While Google’s Android, with 80% of the global market share, is the leading operating system for smartphones, only about one billion people own smartphones. With the Ara, Google wants to change the scenario by giving more people the opportunity to own mobile phones by offering them a cheap set that can be assembled with only those modules that a person really needs.

The five billion people who do not yet have smartphones are mainly located in Asian, African and South American countries. Google wants to reach these emerging markets with the Ara and win them over.


The idea is basically practicable and seems to have potential. But weaknesses show up on closer examination. If five billion people are still without smartphones, it is largely because they cannot afford them. Although Google wants to provide the basic version of Ara (the so-called Greyphone) for only US $ 50, for most people in the targeted countries this price is still too high. Moreover, it is doubtful if the modular structure has an advantage in this specific market. People who need to save every dollar for food are unlikely to spend on different modules and gadgets. Add to this that the modules will be comparatively expensive, as much as the technology in them. Even if people are able to afford the Ara, it still has to find its way to the user. The distribution of the modules will require a functioning trading and sales system. It is doubtful that Google will make it to the remotest corners of Africa to sell modules for Ara to people living there.

What the people of the developing and emerging markets really need are minimalist, standardized mobile phones. Standardization and mass production alone can ensure really low prices. Google’s approach to mass customization with the Ara takes a diametrically opposite position.

Thus, it is likely that with the Ara, Google may not be able to win the emerging mobile markets. Besides, a degree of skepticism regarding the Ara is perhaps only to be expected in a high-end market.
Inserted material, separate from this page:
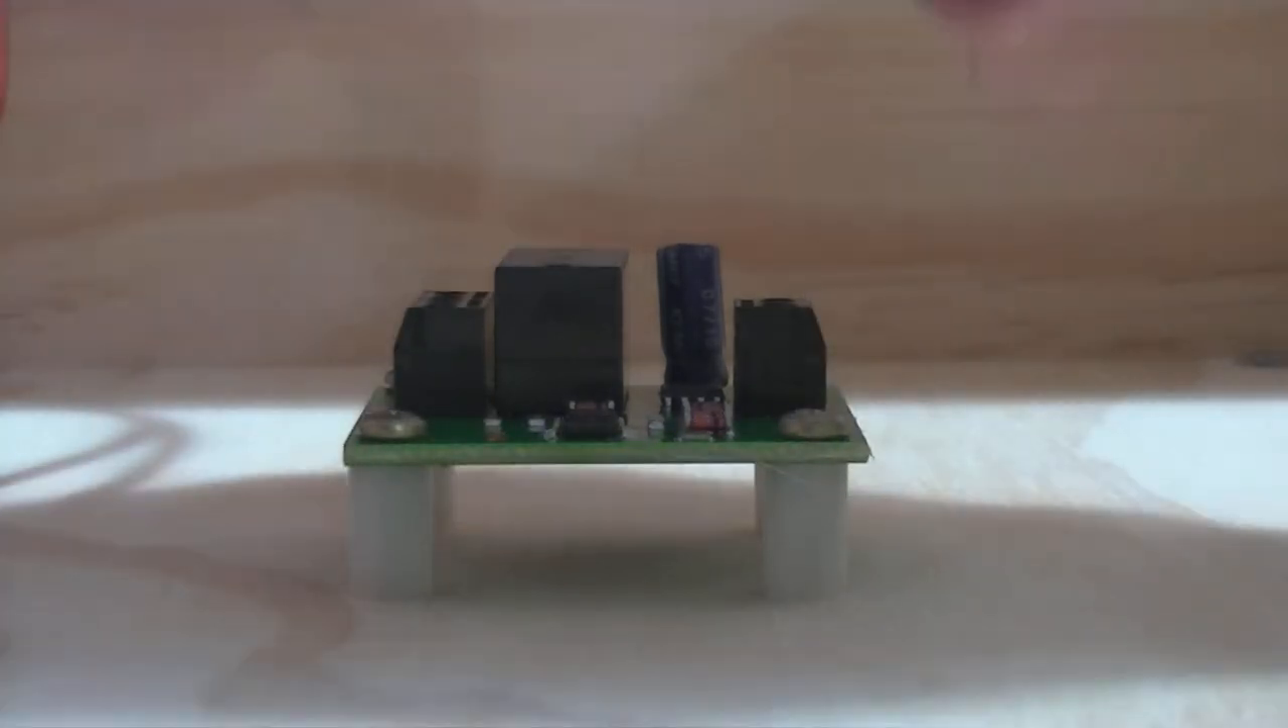So here is the switchboard mounted now ready to go.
Ara is likely to be 25% larger and heavier than conventional smartphones such as the iPhone or Samsung Galaxy. The question is whether consumers, used to slim and well designed smartphones, will opt for a bulky Ara.

It is fair to say that the biggest sums of money lie with the middle class. Although Google will not be able to reach five billion new smartphone users, it seems that Ara would find its greatest possibilities in this segment.

In the end: Google might be changing the tech-world

It is desirable that Google will be able to bring the functional Ara to the market next year, providing a more environment friendly alternative to current disposable smartphones. Whether Google actually succeeds is a matter that remains to be seen. But the project’s innovative idea is in itself positive and will make the world of technology rethink. This is because the core idea of the modular design of technical devices can be applied to many applications, theoretically, at least. And this is the crucial point of the Ara project: The ATAP team does not only work on a smartphone whose components can be exchanged but also on a paradigm shift that could influence the approach of the entire technology world. Instead of producing the maximum possible compact devices in which the user cannot choose the hardware, the thinking could shift towards a somewhat larger and more sustainable design of technical devices. The idea of modular design is not entirely new, but the potential of project Ara lies in the fact that it has the backing of Google’s know-how and financial power. Thus, it might actually produce a functioning device that may not address five billion people but succeeds in convincing a section of smartphone users.